Learn how to recognise when a baby's at risk and the possible steps that can be taken to look after their wellbeing.
This panel is facilitated by ACM Principal Midwifery Officer, Kellie Wilton, and features panellists Louise Everitt and Renee Adair.
Louise Everitt is a PhD candidate at Western Sydney University co-designing a Perinatal Interprofessional Psychosocial Education Program for Maternity Clinicians (PIPE-MC). This project has received grant funding from the Federal Government emerging priorities in perinatal mental health with seven consortium partners including RANZCOG and ACM to implement and evaluate the program across Australia. Louise is a Clinical Midwifery Consultant in Complex Pregnancy Care at St George Public Hospital. She is a Fellow of Australian College of Midwives (ACM) and Clinical Fellow at UTS. Louise has been a midwife for 34 years holding various clinical, management, education, policy development and research roles. She is passionate about caring for women and families with complex psychosocial concerns and educating maternity clinicians about family violence, mental health and child protection.

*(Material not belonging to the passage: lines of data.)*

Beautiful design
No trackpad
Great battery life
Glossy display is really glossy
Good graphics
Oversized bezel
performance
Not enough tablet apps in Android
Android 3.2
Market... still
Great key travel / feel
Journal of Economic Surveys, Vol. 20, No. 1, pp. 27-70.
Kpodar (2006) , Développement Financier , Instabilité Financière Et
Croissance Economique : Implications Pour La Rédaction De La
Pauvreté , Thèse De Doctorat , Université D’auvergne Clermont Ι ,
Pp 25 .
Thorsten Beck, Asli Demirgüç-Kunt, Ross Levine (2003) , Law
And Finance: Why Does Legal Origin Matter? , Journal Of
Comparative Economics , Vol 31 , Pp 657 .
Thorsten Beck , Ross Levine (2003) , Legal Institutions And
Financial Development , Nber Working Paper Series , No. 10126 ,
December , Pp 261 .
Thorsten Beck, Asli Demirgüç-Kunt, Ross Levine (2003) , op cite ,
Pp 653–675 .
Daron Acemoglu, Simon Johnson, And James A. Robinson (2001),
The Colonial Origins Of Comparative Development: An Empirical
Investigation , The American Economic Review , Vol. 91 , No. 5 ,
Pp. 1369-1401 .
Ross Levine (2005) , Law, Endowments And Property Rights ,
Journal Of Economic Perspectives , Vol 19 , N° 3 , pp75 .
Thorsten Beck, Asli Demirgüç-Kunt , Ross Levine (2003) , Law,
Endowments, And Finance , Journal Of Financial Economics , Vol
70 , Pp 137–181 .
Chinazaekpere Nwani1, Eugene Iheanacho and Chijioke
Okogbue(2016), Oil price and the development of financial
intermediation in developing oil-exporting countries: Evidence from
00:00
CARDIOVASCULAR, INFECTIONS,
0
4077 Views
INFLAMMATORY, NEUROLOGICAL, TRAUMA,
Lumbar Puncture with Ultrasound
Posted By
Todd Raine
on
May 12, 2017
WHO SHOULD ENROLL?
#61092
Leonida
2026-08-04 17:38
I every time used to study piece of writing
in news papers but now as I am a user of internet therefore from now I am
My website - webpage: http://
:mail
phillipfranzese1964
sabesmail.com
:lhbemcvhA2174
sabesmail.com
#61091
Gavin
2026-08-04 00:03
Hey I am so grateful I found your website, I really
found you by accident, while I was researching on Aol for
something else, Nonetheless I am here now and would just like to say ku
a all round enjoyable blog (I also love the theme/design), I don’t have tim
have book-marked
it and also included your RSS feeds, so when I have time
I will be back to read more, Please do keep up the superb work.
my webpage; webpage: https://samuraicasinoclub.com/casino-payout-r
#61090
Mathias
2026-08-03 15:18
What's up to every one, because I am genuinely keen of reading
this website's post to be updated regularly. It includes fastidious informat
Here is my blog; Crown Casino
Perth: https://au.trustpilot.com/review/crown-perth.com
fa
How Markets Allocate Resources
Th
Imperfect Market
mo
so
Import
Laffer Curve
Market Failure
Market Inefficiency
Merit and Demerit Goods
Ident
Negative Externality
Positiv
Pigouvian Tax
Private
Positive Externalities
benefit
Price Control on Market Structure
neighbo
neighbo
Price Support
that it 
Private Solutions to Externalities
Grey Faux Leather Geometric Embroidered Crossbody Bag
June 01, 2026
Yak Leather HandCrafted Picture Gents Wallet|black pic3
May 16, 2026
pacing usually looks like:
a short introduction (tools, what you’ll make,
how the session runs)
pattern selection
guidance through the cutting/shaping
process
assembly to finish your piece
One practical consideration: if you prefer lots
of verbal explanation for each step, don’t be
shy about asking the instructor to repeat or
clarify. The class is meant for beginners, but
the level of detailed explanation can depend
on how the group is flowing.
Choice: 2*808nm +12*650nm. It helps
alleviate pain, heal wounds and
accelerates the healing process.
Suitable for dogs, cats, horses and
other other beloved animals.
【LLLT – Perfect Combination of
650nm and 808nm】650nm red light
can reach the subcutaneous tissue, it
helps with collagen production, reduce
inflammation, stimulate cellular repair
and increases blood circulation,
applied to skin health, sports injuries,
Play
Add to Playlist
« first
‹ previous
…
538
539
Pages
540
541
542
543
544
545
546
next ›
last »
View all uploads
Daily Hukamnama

She has a Masters of Research and publications on Midwives experiences of removal of newborns at birth.
Renee Adair is the founder and director of the Australian Doula College, the Groundwork Program and the ADC’s charity-arm Doula Heart Network. She first began working with women and babies in 1994 as a massage and Aromatherapist and Reiki Practitioner and in 1998 after the home births of her two biological children she began studying and working as a Doula and Childbirth and Early Parenting Educator. Renee then worked for the Australian Red Cross at a young women’s health program/refuge in Sydney’s East, setting up both the outreach and childbirth and early parenting education programs for that service. Working In collaboration, Renee helped produce the first research on Doulas in Australia which was published in the Journal of Perinatal Education in 2013. She has spoken on a variety of radio programmes, at conferences and seminars and is a regular contributor for a range of publications, websites and podcasts.
Renee has worked to change the way we think about Doula support launching an End of Life Doula Training for the College in 2021 with a view for the wider community to see Doula support though a broader lens, supporting all major life transitions, not just in the birthing space. In 2019 Renee proudly partnered with Charles Darwin University to co facilitate Accredited Doula training for Indigenous women in the remote First Nations community of Galiwin’ku. She now sits on the official Galiwin’ku steering committee to restore Birthing on Country. Renee has sat on the Consumer Advisory Board of the Australian College of Midwives, trained thousands of Doulas and supported hundreds of women, their partners and families through pregnancy, birth, early parenting and end of life over the course of her career. A fierce advocate for human rights, the proud mother of three adult children and three grandkids, blends her life’s work, spending downtime with her family, friends and fur babies.